Security: authored plugins run as host code with this process's privileges — a
Cmd(...)return runs an arbitrary subprocess. Enabling authoring therefore grants the LLM host code execution. The AST check onwrite_pluginis a soft guardrail, not a sandbox. Treat enabling authoring as trusting the model with a shell, and prefer running mcpipe in a container or VM.
Human approval gate
To break the prompt-injection → write_plugin → reload → RCE chain, authored
files are staged for human approval by default (authoring.require_approval,
on by default). write_plugin/write_transform write to a pending/ queue that
reload never loads. A human promotes them on the host:
mcpipe approve # list everything pending
mcpipe approve kubectl --show # print the staged source for review
mcpipe approve kubectl # promote plugin -> live
mcpipe approve sortlines --transform # promote a transform
mcpipe approve kubectl --reject # discard instead of promoting
After approval, restart the server or call reload to load the new tools. Set
require_approval = false (or MCPIPE_AUTHORING_REQUIRE_APPROVAL=0) only on a
sandboxed dev box where you want writes to go live immediately.
How it works
mcpipe exposes framework tools for managing user extensions:
| Tool | Purpose |
|---|---|
authoring_help |
Returns the full plugin/transform API guide |
write_plugin |
Writes a user plugin file (staged for approval by default) |
write_transform |
Writes a user transform file (staged for approval by default) |
read_extension |
Reads a user plugin/transform source file (live or pending) |
list_user_extensions |
Lists live and pending files in the user config dirs |
delete_plugin / delete_transform |
Removes a live or pending file |
reload |
Hot-reloads all modules to pick up changes |
User extensions live in ~/.config/mcpipe/ (or $XDG_CONFIG_HOME/mcpipe/):
plugins/*.py— live toolstransforms/*.py— live output transformspending/{plugins,transforms}/*.py— staged, awaitingmcpipe approve
Example: LLM creates a kubectl plugin
User: "I need to check my Kubernetes pods"

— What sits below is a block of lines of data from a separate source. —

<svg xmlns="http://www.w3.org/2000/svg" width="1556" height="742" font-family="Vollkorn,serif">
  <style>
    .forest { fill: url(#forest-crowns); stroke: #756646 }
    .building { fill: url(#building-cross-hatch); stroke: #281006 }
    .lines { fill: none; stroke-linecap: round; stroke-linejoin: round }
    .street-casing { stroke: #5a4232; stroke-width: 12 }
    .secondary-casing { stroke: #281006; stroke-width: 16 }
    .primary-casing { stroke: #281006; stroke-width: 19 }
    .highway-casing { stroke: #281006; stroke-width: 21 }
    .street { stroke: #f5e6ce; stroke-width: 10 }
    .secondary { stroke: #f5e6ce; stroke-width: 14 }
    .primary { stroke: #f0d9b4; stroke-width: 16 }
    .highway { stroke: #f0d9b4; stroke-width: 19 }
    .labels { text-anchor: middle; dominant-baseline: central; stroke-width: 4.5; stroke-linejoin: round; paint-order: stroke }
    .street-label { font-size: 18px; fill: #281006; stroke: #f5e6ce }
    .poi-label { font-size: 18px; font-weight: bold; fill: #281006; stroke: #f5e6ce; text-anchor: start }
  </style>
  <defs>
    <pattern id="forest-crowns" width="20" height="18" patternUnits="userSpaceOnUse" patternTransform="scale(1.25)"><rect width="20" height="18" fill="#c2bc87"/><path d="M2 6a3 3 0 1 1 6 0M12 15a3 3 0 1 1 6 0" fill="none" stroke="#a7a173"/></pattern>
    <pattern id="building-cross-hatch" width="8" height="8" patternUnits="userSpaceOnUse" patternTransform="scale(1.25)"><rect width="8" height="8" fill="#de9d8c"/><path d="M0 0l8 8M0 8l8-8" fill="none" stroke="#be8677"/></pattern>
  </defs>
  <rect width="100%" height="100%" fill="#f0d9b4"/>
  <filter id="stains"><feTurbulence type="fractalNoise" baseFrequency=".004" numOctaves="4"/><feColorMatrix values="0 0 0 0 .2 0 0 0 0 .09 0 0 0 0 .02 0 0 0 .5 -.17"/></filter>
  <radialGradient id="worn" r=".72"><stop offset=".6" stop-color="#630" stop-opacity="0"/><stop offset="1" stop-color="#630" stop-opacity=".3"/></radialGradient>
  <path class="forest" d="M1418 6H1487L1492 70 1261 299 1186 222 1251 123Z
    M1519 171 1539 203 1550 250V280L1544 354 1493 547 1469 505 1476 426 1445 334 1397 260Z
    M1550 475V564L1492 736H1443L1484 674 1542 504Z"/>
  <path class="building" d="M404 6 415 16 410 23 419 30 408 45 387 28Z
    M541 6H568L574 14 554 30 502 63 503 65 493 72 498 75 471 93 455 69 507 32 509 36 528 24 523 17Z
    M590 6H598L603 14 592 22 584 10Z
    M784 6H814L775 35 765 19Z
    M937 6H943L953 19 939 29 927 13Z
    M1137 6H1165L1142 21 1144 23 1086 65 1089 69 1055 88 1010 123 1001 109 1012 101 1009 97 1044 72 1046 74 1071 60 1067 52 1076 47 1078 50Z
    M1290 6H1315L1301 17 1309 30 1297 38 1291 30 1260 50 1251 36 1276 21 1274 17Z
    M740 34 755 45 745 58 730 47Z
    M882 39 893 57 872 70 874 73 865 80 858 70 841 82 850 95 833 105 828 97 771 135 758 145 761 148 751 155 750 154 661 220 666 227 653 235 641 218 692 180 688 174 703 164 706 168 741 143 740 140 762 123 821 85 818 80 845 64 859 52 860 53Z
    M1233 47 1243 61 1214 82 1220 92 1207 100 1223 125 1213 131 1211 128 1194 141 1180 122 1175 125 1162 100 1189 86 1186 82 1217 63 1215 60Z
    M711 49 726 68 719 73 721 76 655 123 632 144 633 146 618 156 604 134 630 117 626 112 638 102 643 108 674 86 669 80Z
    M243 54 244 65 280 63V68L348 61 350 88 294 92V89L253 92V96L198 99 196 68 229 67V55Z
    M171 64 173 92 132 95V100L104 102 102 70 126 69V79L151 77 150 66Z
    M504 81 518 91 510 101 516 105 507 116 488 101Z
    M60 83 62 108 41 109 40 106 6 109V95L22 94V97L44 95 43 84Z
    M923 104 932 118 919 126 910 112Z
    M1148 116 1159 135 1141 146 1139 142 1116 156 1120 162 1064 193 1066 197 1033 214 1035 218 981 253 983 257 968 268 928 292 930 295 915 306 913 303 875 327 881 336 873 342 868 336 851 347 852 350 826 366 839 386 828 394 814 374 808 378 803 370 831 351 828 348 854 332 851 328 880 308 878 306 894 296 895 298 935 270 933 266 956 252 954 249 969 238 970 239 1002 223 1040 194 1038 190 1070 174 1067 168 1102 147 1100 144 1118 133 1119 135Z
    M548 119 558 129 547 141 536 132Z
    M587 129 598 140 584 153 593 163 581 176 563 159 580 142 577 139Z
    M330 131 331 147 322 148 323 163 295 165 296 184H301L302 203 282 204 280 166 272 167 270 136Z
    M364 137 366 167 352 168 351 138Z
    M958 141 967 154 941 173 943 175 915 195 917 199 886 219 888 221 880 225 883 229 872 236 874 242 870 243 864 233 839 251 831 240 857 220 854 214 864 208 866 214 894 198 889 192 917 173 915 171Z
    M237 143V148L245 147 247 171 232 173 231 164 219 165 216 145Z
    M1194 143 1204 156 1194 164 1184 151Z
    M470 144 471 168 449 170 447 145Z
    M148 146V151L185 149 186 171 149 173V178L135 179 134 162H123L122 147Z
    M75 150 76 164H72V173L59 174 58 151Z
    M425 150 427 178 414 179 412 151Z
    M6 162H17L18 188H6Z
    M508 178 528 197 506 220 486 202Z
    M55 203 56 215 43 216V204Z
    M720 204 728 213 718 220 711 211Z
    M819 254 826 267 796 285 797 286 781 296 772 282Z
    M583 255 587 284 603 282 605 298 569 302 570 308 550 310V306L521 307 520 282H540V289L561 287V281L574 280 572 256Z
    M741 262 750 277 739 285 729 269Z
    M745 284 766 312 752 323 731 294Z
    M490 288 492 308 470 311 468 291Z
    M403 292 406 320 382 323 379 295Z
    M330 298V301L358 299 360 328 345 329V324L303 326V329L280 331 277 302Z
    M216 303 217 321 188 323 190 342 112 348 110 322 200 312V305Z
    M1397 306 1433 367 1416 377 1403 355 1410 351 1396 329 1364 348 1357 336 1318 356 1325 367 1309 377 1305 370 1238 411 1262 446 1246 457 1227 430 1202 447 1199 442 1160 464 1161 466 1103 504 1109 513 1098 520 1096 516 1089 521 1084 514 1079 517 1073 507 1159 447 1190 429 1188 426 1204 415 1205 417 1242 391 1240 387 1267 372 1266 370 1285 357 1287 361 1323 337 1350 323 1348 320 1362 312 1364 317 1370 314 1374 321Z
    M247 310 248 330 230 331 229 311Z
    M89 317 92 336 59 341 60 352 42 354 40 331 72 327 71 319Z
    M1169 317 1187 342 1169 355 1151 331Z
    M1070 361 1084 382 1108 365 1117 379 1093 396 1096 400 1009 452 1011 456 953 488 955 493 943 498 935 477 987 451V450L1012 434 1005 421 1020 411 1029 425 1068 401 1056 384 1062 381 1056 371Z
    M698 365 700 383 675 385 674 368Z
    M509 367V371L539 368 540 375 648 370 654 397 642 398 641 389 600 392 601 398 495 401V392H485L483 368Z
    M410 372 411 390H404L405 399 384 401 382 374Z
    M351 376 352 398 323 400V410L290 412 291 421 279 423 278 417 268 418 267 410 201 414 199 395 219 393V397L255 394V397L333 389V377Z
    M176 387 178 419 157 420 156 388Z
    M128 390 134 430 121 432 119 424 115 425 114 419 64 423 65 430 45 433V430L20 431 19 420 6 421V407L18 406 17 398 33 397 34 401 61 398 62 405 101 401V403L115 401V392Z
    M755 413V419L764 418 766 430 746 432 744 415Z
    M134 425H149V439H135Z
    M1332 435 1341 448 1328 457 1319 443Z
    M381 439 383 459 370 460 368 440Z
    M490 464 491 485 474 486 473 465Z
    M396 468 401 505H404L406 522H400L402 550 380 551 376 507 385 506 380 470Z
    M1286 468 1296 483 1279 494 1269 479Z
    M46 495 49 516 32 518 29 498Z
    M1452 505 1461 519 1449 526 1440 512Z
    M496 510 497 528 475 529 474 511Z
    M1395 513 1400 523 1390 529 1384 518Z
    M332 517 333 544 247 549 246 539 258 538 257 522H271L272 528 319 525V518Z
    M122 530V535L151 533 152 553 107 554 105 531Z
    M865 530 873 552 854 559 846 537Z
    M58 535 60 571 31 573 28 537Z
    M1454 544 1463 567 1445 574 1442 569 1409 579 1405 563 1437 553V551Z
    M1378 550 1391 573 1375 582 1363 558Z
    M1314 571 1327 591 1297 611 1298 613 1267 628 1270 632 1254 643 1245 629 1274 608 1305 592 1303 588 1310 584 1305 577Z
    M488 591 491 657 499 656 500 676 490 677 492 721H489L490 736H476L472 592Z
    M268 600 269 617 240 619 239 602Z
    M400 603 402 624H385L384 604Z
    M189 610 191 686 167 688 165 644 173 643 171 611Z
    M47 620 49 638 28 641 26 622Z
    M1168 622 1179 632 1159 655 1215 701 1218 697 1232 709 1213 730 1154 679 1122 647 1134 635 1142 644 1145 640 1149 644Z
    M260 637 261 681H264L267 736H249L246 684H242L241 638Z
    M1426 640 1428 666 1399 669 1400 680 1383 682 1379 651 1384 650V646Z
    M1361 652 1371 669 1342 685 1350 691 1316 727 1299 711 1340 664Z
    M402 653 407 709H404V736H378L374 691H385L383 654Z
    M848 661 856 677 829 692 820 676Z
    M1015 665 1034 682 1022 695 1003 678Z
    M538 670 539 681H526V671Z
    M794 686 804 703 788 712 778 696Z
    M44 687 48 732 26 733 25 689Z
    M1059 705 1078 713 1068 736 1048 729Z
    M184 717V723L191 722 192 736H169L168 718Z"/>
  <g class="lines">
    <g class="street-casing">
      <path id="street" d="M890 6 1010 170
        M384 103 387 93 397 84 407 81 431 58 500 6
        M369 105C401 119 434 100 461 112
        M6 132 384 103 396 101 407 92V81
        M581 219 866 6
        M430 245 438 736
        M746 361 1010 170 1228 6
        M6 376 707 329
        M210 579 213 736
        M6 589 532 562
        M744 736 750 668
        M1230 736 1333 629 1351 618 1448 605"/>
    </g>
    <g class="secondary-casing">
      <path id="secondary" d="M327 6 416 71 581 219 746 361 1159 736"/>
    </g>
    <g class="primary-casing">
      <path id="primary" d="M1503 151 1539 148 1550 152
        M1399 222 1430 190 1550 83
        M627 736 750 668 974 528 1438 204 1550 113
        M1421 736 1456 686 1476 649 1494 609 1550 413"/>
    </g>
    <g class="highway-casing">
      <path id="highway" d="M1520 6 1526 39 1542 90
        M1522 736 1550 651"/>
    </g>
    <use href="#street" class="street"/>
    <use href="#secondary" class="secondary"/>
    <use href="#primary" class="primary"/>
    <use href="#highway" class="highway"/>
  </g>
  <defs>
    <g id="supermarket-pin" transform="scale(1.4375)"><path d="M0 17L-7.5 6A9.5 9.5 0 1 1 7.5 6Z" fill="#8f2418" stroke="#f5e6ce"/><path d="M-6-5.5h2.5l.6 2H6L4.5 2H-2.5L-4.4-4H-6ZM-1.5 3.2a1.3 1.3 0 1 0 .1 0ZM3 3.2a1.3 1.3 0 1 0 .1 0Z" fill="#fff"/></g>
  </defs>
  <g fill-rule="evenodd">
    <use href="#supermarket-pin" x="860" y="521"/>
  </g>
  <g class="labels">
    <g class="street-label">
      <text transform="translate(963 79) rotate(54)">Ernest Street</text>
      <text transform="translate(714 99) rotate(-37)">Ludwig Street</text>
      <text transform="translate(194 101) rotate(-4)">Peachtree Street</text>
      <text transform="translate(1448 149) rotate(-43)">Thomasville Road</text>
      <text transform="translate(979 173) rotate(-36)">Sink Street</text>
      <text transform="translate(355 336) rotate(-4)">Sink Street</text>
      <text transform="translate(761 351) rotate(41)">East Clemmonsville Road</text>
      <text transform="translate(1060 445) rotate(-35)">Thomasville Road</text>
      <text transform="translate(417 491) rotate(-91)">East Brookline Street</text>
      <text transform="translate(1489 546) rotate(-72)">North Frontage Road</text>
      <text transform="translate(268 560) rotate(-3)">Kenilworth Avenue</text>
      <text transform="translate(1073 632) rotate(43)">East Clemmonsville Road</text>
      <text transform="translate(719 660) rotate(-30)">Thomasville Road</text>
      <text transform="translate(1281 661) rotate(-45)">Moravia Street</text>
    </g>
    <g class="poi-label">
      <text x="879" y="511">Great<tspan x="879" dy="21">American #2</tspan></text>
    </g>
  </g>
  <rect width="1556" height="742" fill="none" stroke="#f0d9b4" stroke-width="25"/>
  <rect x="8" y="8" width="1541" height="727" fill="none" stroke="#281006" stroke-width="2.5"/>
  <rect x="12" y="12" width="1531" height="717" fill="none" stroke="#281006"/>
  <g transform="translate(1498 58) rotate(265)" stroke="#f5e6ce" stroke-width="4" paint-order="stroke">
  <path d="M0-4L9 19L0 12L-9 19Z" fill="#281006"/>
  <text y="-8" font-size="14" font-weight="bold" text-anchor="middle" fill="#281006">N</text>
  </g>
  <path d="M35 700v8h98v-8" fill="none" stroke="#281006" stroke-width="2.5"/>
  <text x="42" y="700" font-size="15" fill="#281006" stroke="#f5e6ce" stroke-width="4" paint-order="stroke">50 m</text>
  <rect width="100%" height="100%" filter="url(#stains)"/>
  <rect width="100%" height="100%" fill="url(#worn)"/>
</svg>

LLM: 1. Calls authoring_help(topic="plugin") — reads the API
2. Calls write_plugin(name="kubectl", content="...") — staged for approval
You: 3. Reviews and approves on the host:
mcpipe approve kubectl --show # read what the model wrote
mcpipe approve kubectl # promote it to live
LLM: 4. Calls reload() — new tools are live
5. Calls kubectl_get_pods(namespace="production")
6. Calls view(handle="...", _search="CrashLoopBackOff")
The plugin persists across sessions. Next time the LLM connects, kubectl_get_pods
is already available. (With require_approval = false, steps 2–4 collapse into an
immediate write_plugin → reload.)
Development
uv sync --dev # install deps
uv run poe hooks # install git hooks
uv run poe check # lint + typecheck + tests
uv run poe test # tests only
uv run poe lint # ruff
uv run poe format # ruff format
uv run poe release # bump version, changelog, tag, push
Commits follow Conventional Commits. Versioning and changelogs are managed by commitizen.
The coverage badge is a static SVG regenerated locally by scripts/update_coverage_badge.py
(run as part of poe test). It is not merely self-asserted: CI runs the suite with
--cov-fail-under=100, so the build fails if coverage ever drops below the advertised number.